Jacy de Souza Mendonça


Há algum tempo um tarado sexual importunava mulheres em coletivos de São Paulo, praticando toda sorte de atos libidinosos que as circunstâncias lhe proporcionavam. Monstruosidade inquestionável. Muitas mulheres, premidas por um recato típico de nossa cultura, nem protestavam junto às autoridades, embora sofressem amargamente a nojenta violência. Recentemente, em face da reação de algumas delas, os motoristas passaram a só abrir as portas dos coletivos em local onde policiais podiam recolher o maluco.

Explodiu em toda a sociedade, estimulada por veemente reprimenda da mídia, discussão sobre se o agressor deveria ou não ser processado e preso preventivamente pelo crime de estupro.

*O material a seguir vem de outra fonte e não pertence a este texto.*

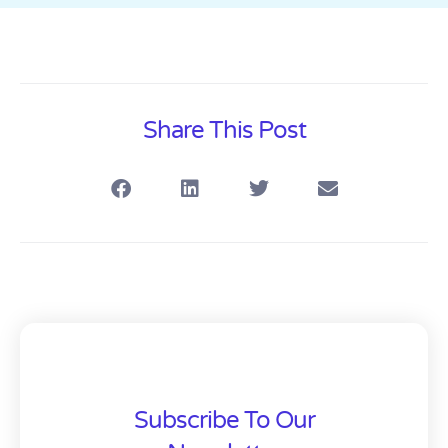
Share This Post
Subscribe To Our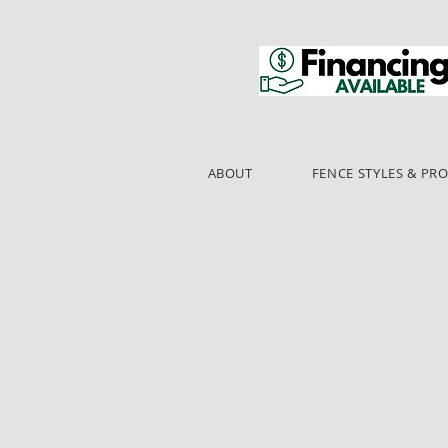
ABOUT
FENCE STYLES & PR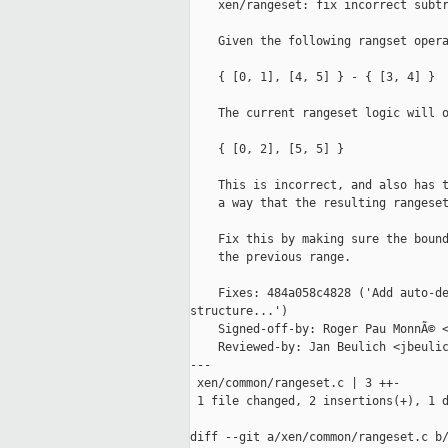
    xen/rangeset: fix incorrect subtr
    Given the following rangset opera
    { [0, 1], [4, 5] } - { [3, 4] }

    The current rangeset logic will o
    { [0, 2], [5, 5] }

    This is incorrect, and also has t
    a way that the resulting rangeset
    Fix this by making sure the bound
    the previous range.

    Fixes: 484a058c4828 ('Add auto-de
structure...')

    Signed-off-by: Roger Pau MonnÃ© <
    Reviewed-by: Jan Beulich <jbeulic
---

 xen/common/rangeset.c | 3 ++-

 1 file changed, 2 insertions(+), 1 d
diff --git a/xen/common/rangeset.c b/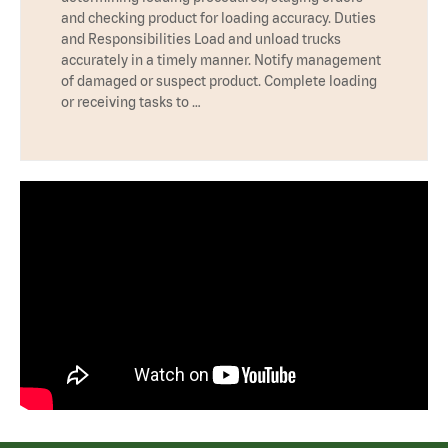
and checking product for loading accuracy. Duties
and Responsibilities Load and unload trucks
accurately in a timely manner. Notify management
of damaged or suspect product. Complete loading
or receiving tasks to …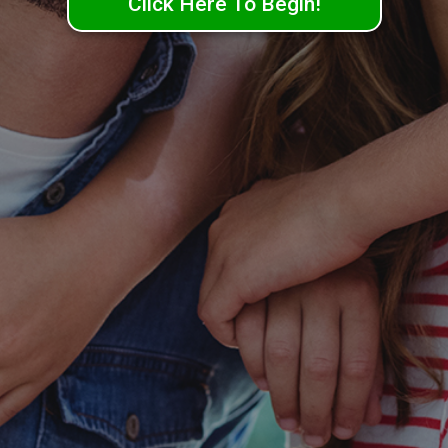
Click Here To Begin!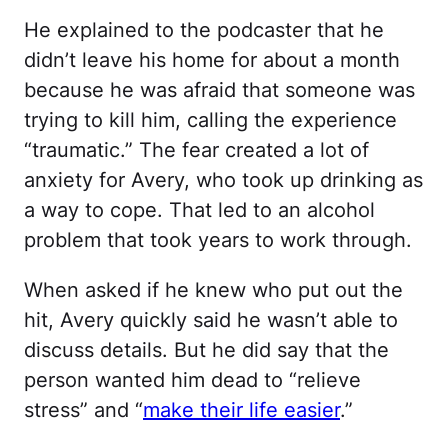
He explained to the podcaster that he
didn’t leave his home for about a month
because he was afraid that someone was
trying to kill him, calling the experience
“traumatic.” The fear created a lot of
anxiety for Avery, who took up drinking as
a way to cope. That led to an alcohol
problem that took years to work through.
When asked if he knew who put out the
hit, Avery quickly said he wasn’t able to
discuss details. But he did say that the
person wanted him dead to “relieve
stress” and “
make their life easier
.”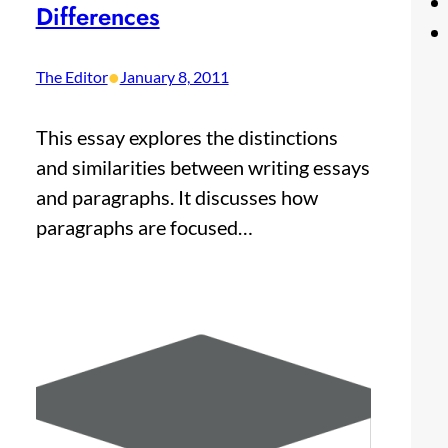
Differences
•
The Editor
January 8, 2011
This essay explores the distinctions
and similarities between writing essays
and paragraphs. It discusses how
paragraphs are focused…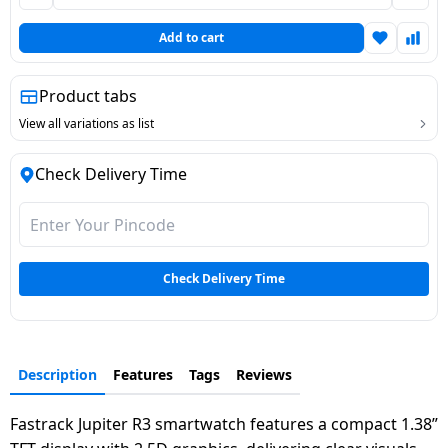
Dining-
Add to cart
and-
serveware
Product tabs
Electric-
View all variations as list
cookers
Check Delivery Time
Check Delivery Time
Description
Features
Tags
Reviews
Fastrack Jupiter R3 smartwatch features a compact 1.38”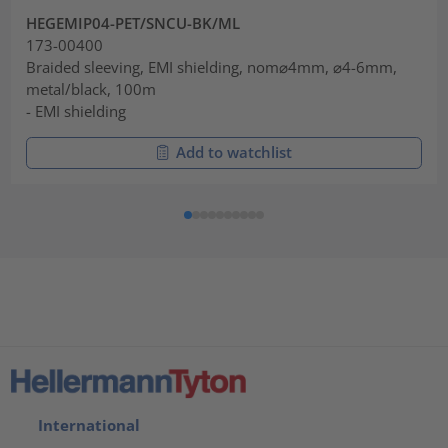
HEGEMIP04-PET/SNCU-BK/ML
173-00400
Braided sleeving, EMI shielding, nom⌀4mm, ⌀4-6mm,
metal/black, 100m
- EMI shielding
Add to watchlist
International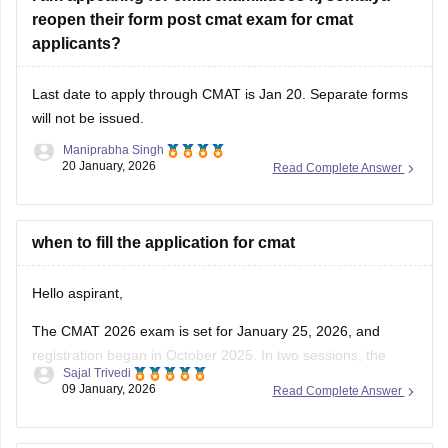
reopen their form post cmat exam for cmat
applicants?
Last date to apply through CMAT is Jan 20. Separate forms
will not be issued.
Maniprabha Singh
20 January, 2026
Read Complete Answer
when to fill the application for cmat
Hello aspirant,
The CMAT 2026 exam is set for January 25, 2026, and
registration began in October 2025. In two sessions, the
Sajal Trivedi
computer-based CMAT 2026 will be administered in more
09 January, 2026
Read Complete Answer
than 120 Indian cities. The CMAT syllabus and exam format
have not changed for 2026.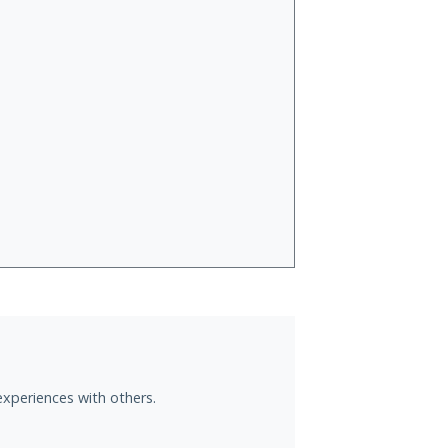
experiences with others.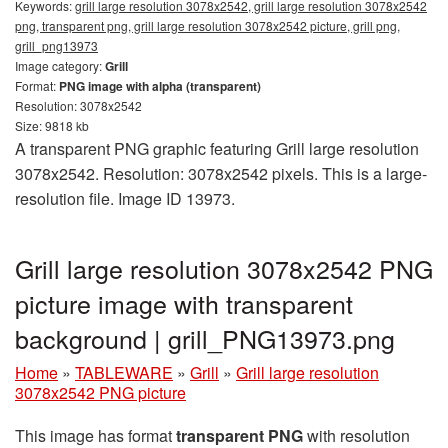
Keywords:
grill large resolution 3078x2542, grill large resolution 3078x2542
png, transparent png, grill large resolution 3078x2542 picture, grill png,
grill_png13973
Image category:
Grill
Format:
PNG image with alpha (transparent)
Resolution: 3078x2542
Size: 9818 kb
A transparent PNG graphic featuring Grill large resolution
3078x2542. Resolution: 3078x2542 pixels. This is a large-
resolution file. Image ID 13973.
Grill large resolution 3078x2542 PNG
picture image with transparent
background | grill_PNG13973.png
Home
»
TABLEWARE
»
Grill
»
Grill large resolution
3078x2542 PNG picture
This image has format
transparent PNG
with resolution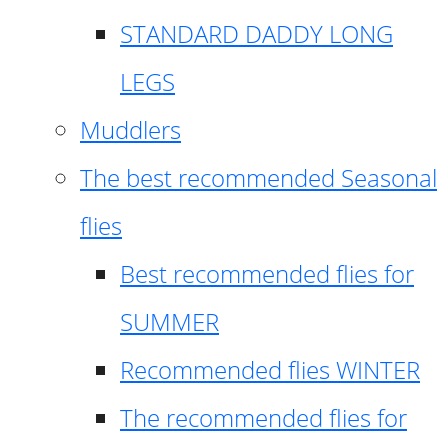
STANDARD DADDY LONG
LEGS
Muddlers
The best recommended Seasonal
flies
Best recommended flies for
SUMMER
Recommended flies WINTER
The recommended flies for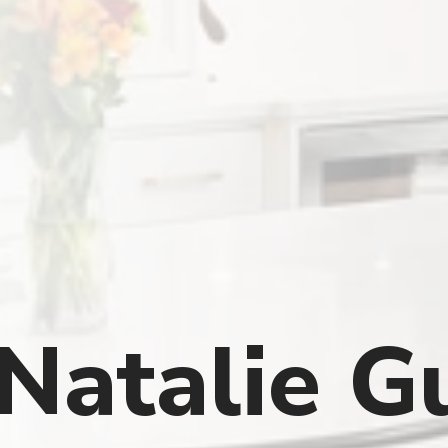
Natalie G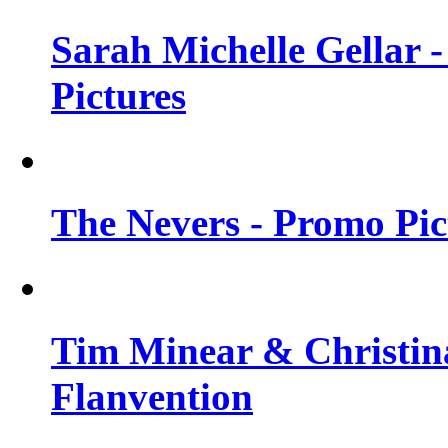
Sarah Michelle Gellar -
Pictures
The Nevers - Promo Pict
Tim Minear & Christina
Flanvention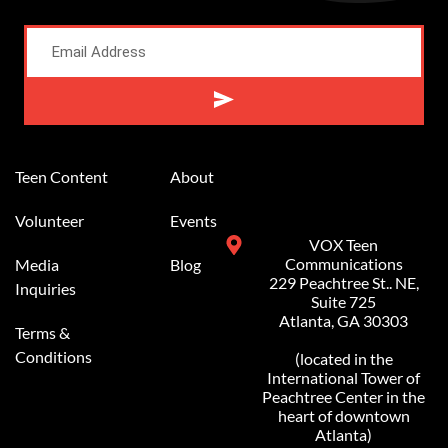
Alternative:
Teen Content
About
Volunteer
Events
VOX Teen
Communications
Media
Blog
229 Peachtree St.. NE,
Inquiries
Suite 725
Atlanta, GA 30303
Terms &
Conditions
(located in the
International Tower of
Peachtree Center in the
heart of downtown
Atlanta)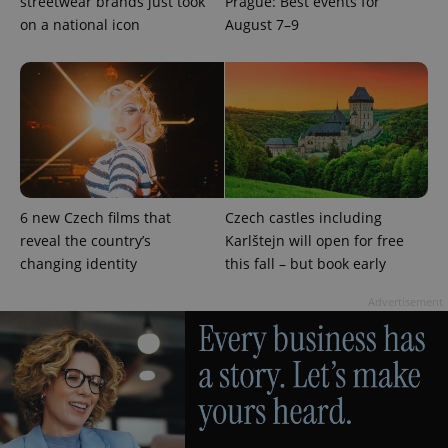
streetwear brands just took
Prague: Best events for
on a national icon
August 7–9
add_logo_profile_modal_displayed
.expats.cz
1 
6 new Czech films that
Czech castles including
reveal the country’s
Karlštejn will open for free
^qs_[0-9]+$
.expats.cz
1 m
changing identity
this fall – but book early
Advertisement
^eps_[0-9]+$
.expats.cz
1 m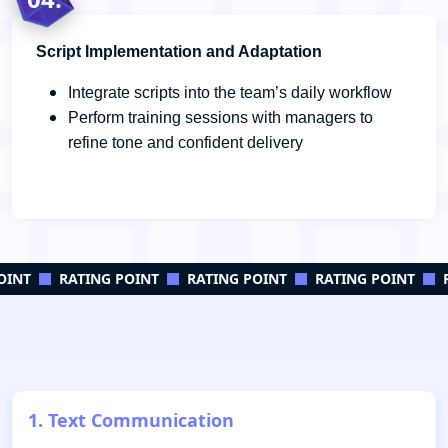
Script Implementation and Adaptation
Integrate scripts into the team’s daily workflow
Perform training sessions with managers to
refine tone and confident delivery
INT
RATING POINT
RATING POINT
RATING POINT
R
1. Text Communication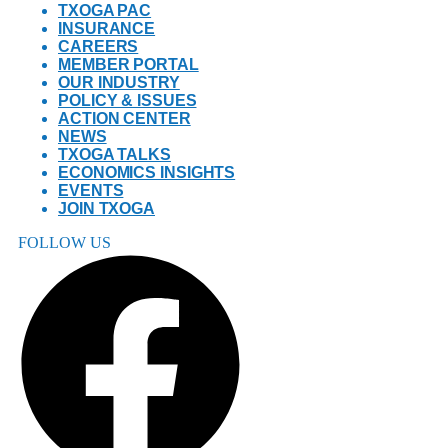
TXOGA PAC
INSURANCE
CAREERS
MEMBER PORTAL
OUR INDUSTRY
POLICY & ISSUES
ACTION CENTER
NEWS
TXOGA TALKS
ECONOMICS INSIGHTS
EVENTS
JOIN TXOGA
FOLLOW US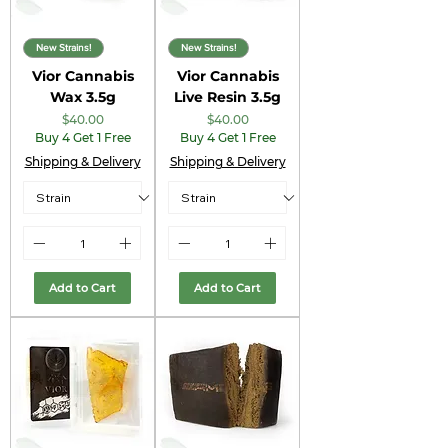
New Strains!
New Strains!
Vior Cannabis
Vior Cannabis
Wax 3.5g
Live Resin 3.5g
Price
Price
$40.00
$40.00
Buy 4 Get 1 Free
Buy 4 Get 1 Free
Shipping & Delivery
Shipping & Delivery
Add to Cart
Add to Cart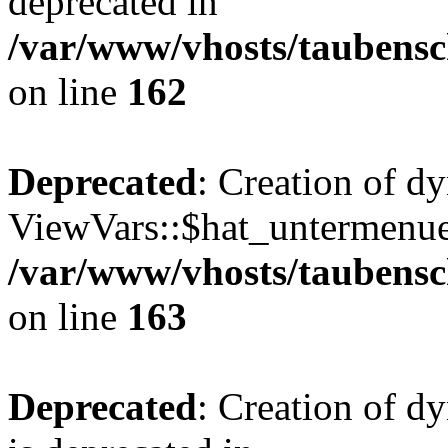
deprecated in
/var/www/vhosts/taubensc
on line
162
Deprecated
: Creation of d
ViewVars::$hat_untermenue 
/var/www/vhosts/taubensc
on line
163
Deprecated
: Creation of 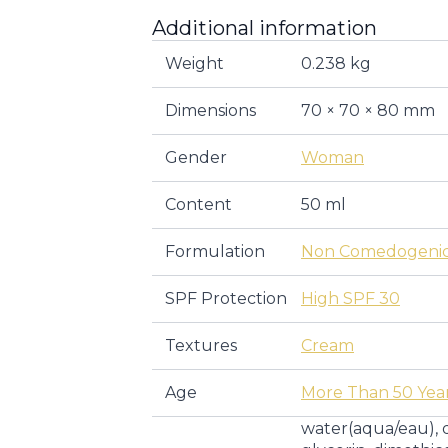
Additional information
Weight
0.238 kg
Dimensions
70 × 70 × 80 mm
Gender
Woman
Content
50 ml
Formulation
Non Comedogeni
SPF Protection
High SPF 30
Textures
Cream
Age
More Than 50 Yea
water(aqua/eau),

Na primeira detenção, ele foi imediatamente liberado sob a justificativa judicial, aceita pelo Ministério Público, de não se tratar de estupro e sim de atentado violento ao pudor, cuja pena não autoriza prisão preventiva. Solto, repetiu o delito no dia seguinte. Um novo Promotor de Justiça e um novo Juiz acolheram, então, a tipificação como estupro e determinaram sua prisão.

Segundo o Código Penal Brasileiro, estupro (art. 213) é o constrangimento da mulher à conjunção carnal, que não houve no caso, enquanto atentado violento ao pudor (Código Penal, art. 214) é constrangimento da mulher a ato libidinoso diverso da conjunção carnal. A prisão atual do infrator não resistirá, portanto, à análise do Tribunal. Mas a imprensa e boa parte da população não se conformam com o fato de ele ficar em liberdade e continuam querendo que seja condenado pelo estupro (que não houve).

A lição mais importante que decorre desse fato é que o Juiz não pode julgar senão respeitando os rigorosos termos da lei. No passado, o governante condenava quem quisesse a penas que inventava. Uma das mais importantes conquistas do Direito Penal foi universalizar o princípio segundo o qual não há crime sem lei anterior que o defina. Não é a vontade do poderoso, não é a decisão do Juiz nem o clamor das massas que decide. É a lei.

Esse homem não pode e não deve ser tratado como delinquente comum: sofre, evidentemente, de perturbação mental e deve, por isso, ser recolhido ao manicômio judiciário até que seja curado (o que provavelmente não ocorrerá durante sua vida) na verdade, ele fica sujeito a algo assemelhado à prisão perpétua, apenas com tratamento psiquiátrico, de que ele evidentemente carece e, aliás, até pediu.